[TASK] Repeat the lines of the items word for word, starting at the line with "order: Araneae" and continuing through the end of the items, including both ends.

Stored data entries
# # # # #

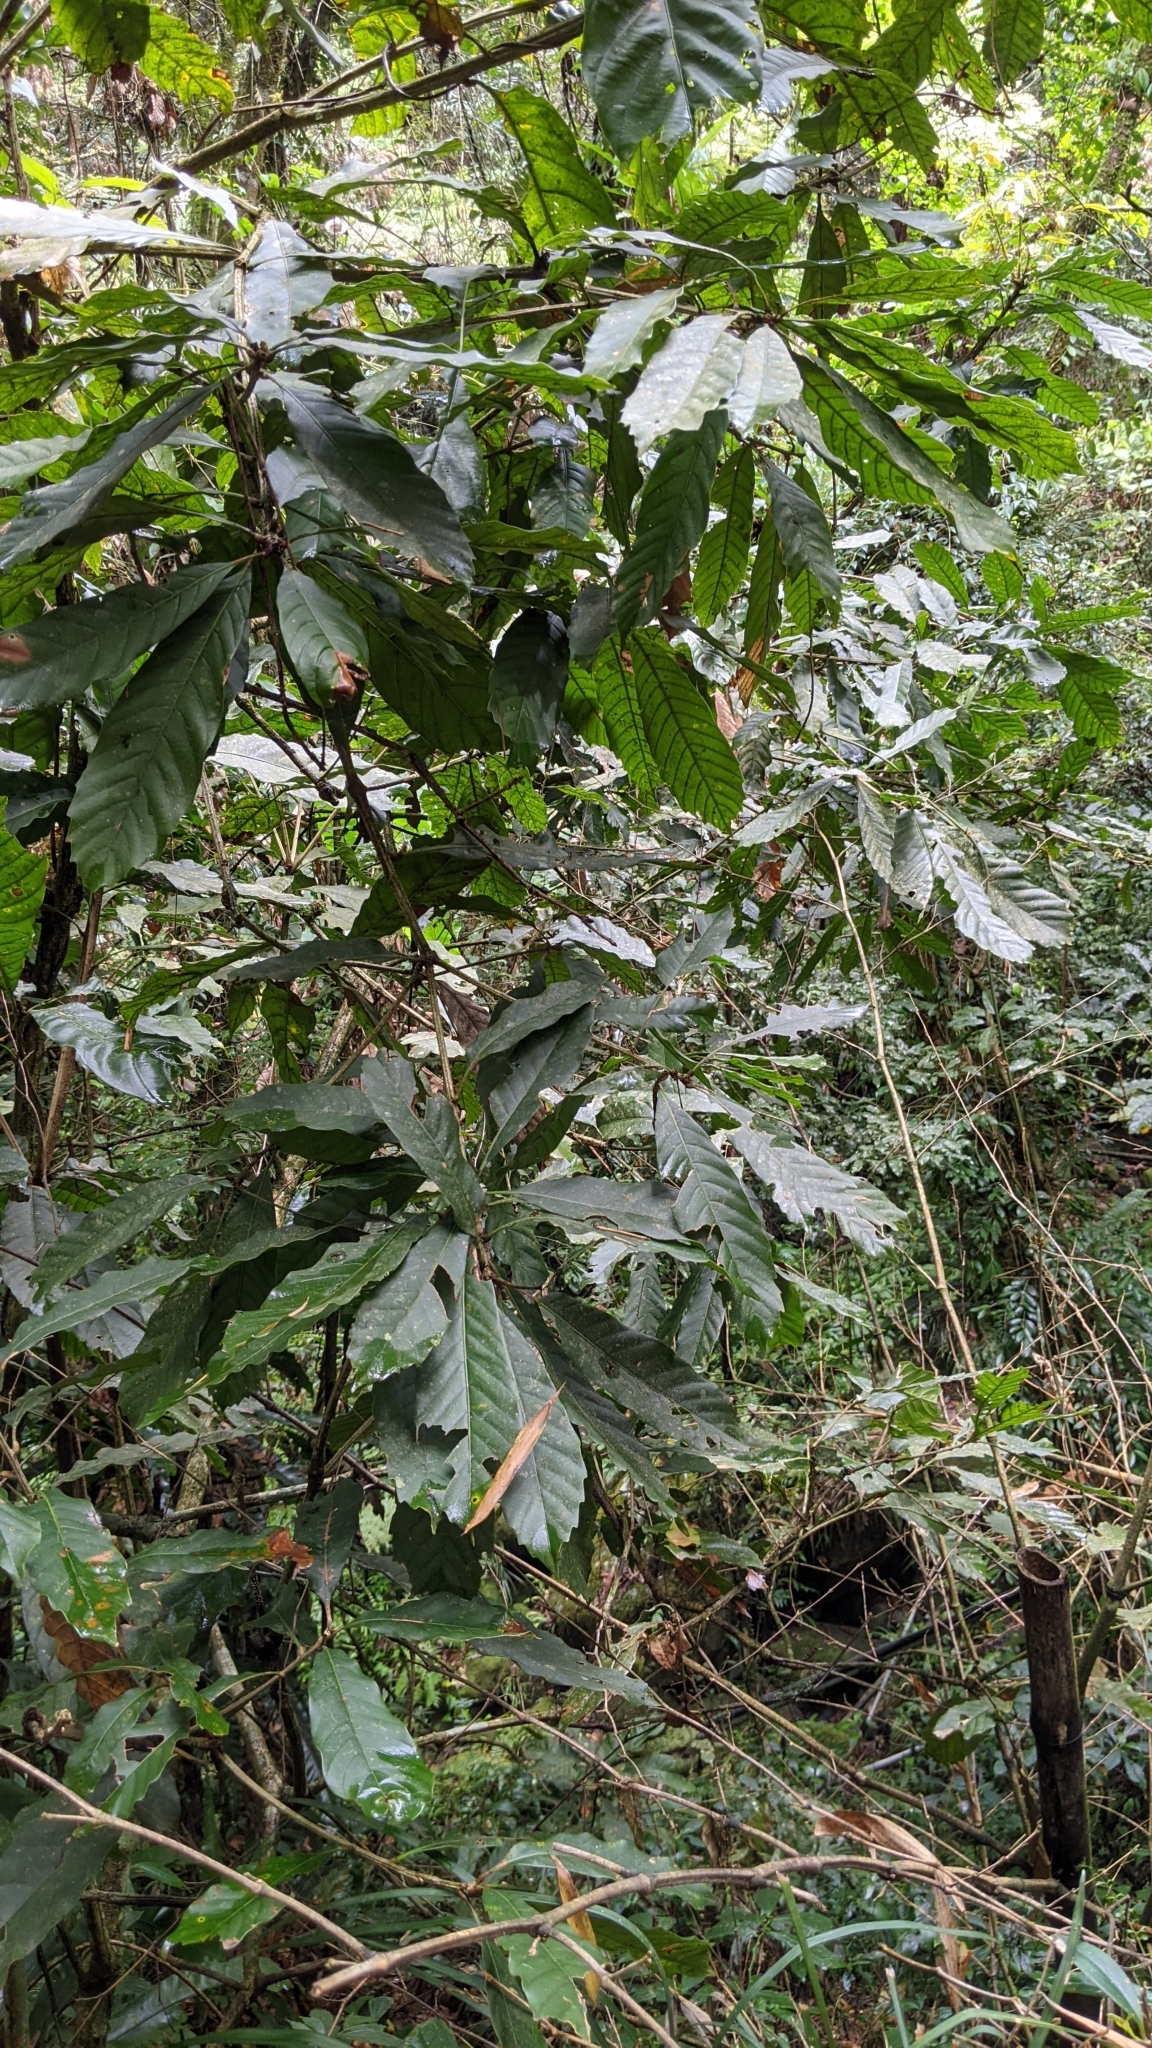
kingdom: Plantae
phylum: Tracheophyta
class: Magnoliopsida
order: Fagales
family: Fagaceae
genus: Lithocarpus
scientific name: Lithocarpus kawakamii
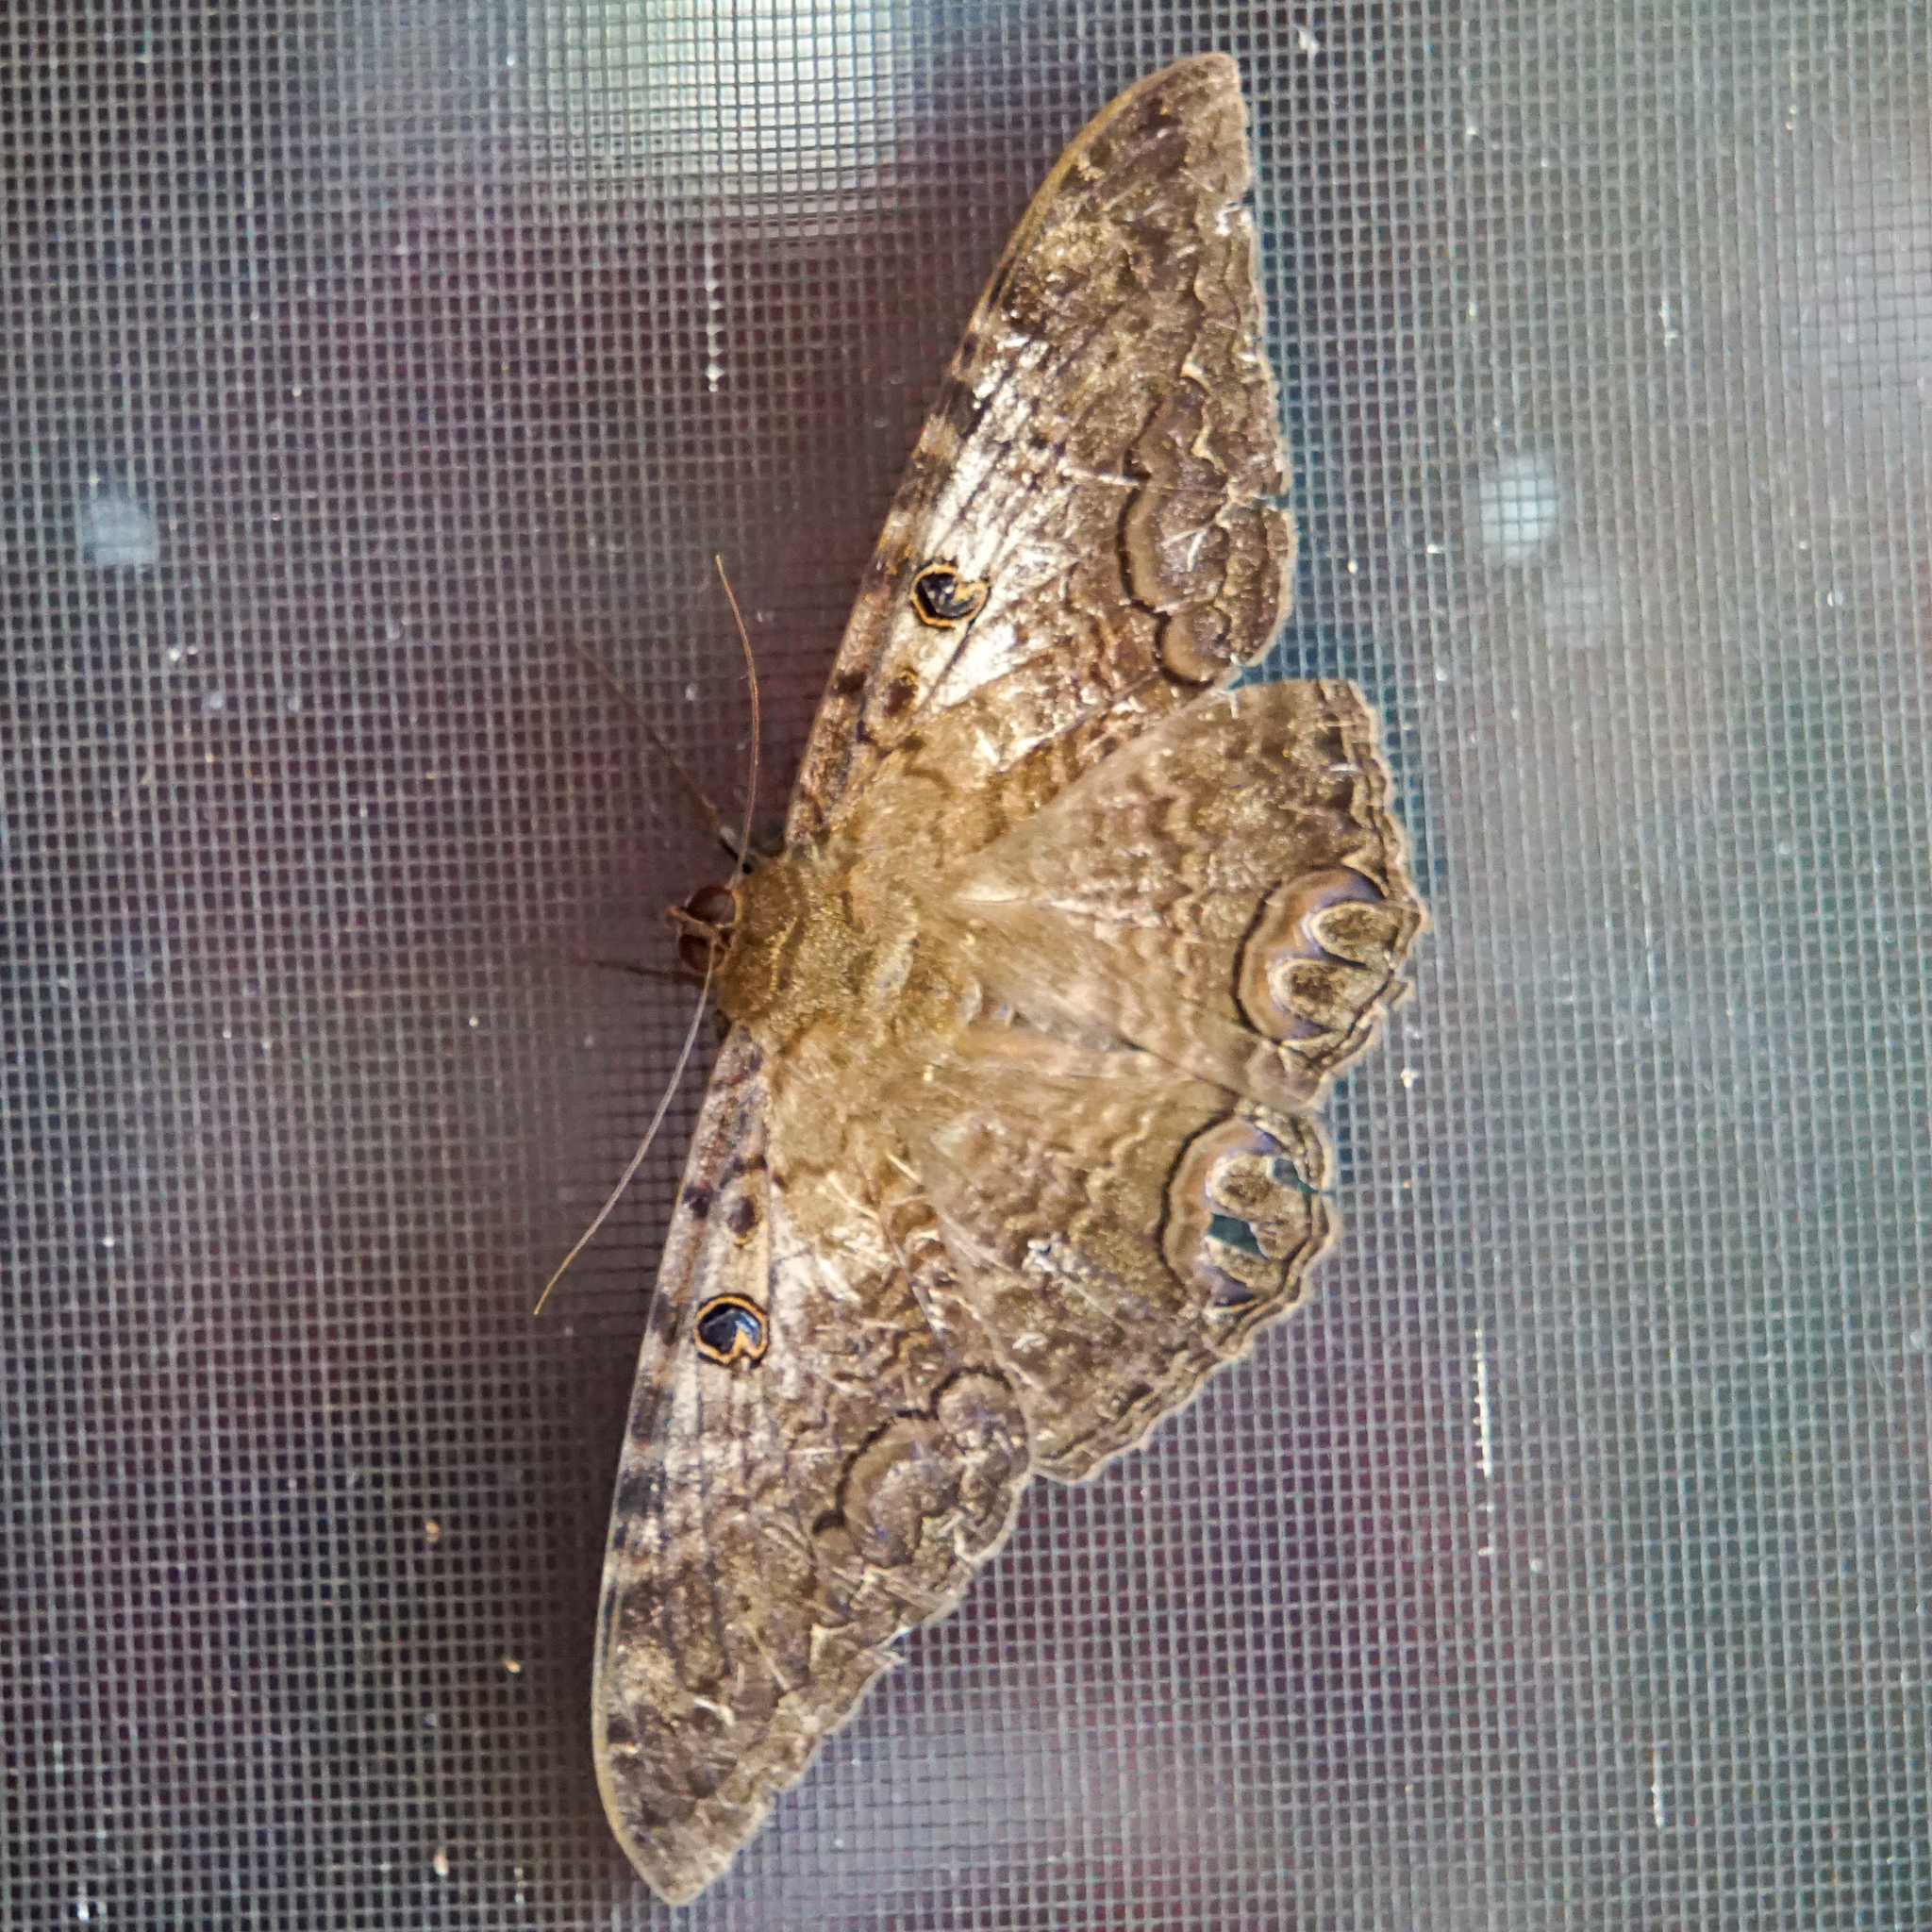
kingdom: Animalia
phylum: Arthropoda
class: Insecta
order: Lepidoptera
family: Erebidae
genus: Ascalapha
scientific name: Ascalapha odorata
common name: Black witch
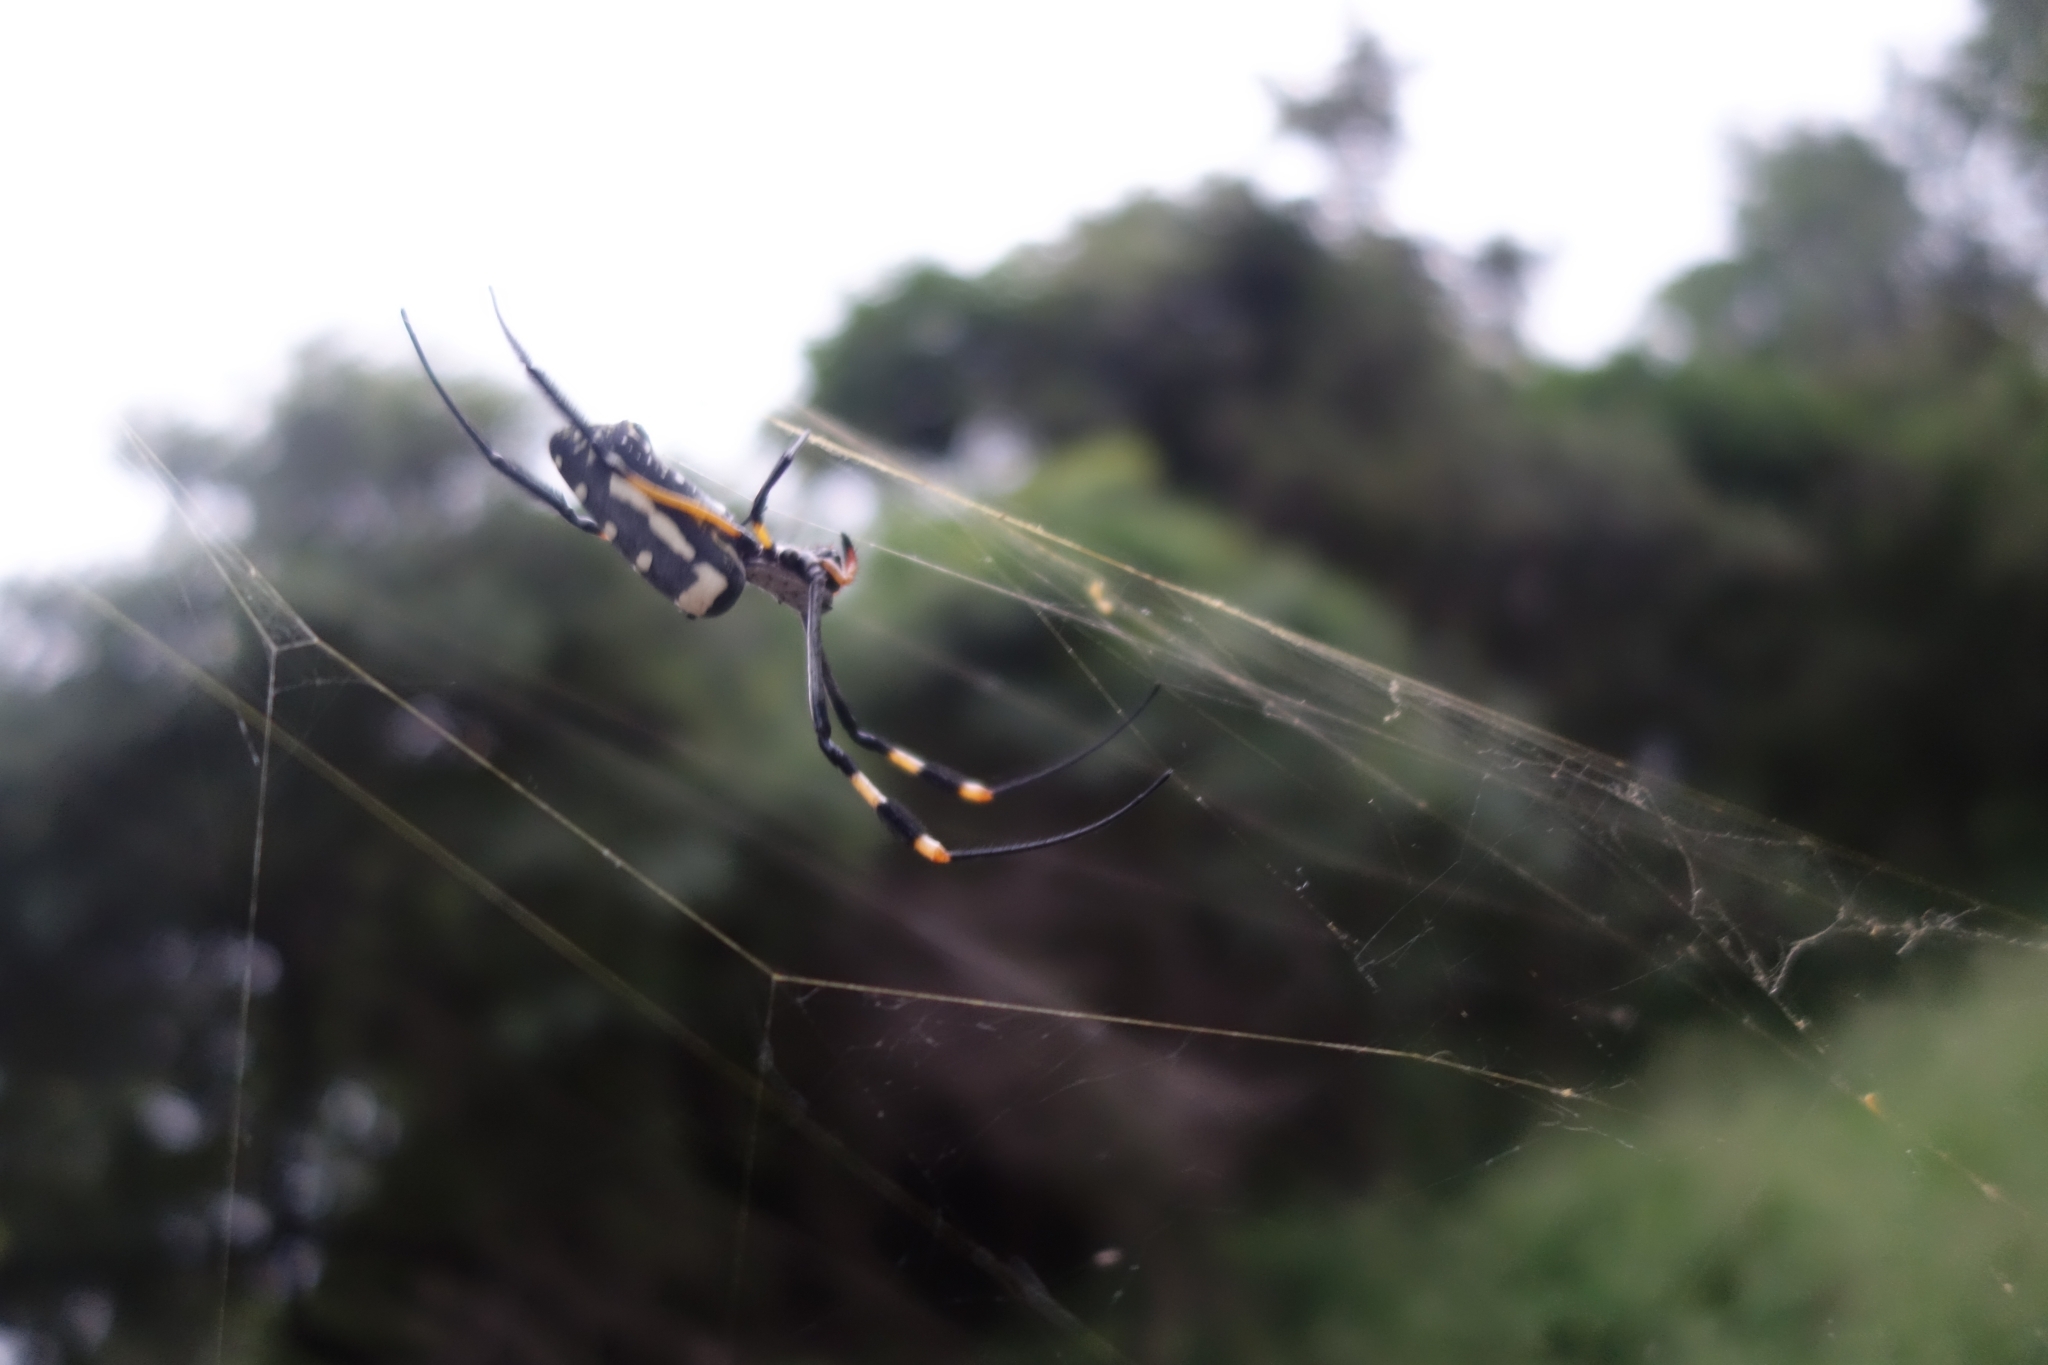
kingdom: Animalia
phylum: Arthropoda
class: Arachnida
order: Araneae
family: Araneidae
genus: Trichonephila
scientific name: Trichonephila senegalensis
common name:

# # # # #

[RESPONSE]
order: Araneae
family: Araneidae
genus: Trichonephila
scientific name: Trichonephila senegalensis
common name:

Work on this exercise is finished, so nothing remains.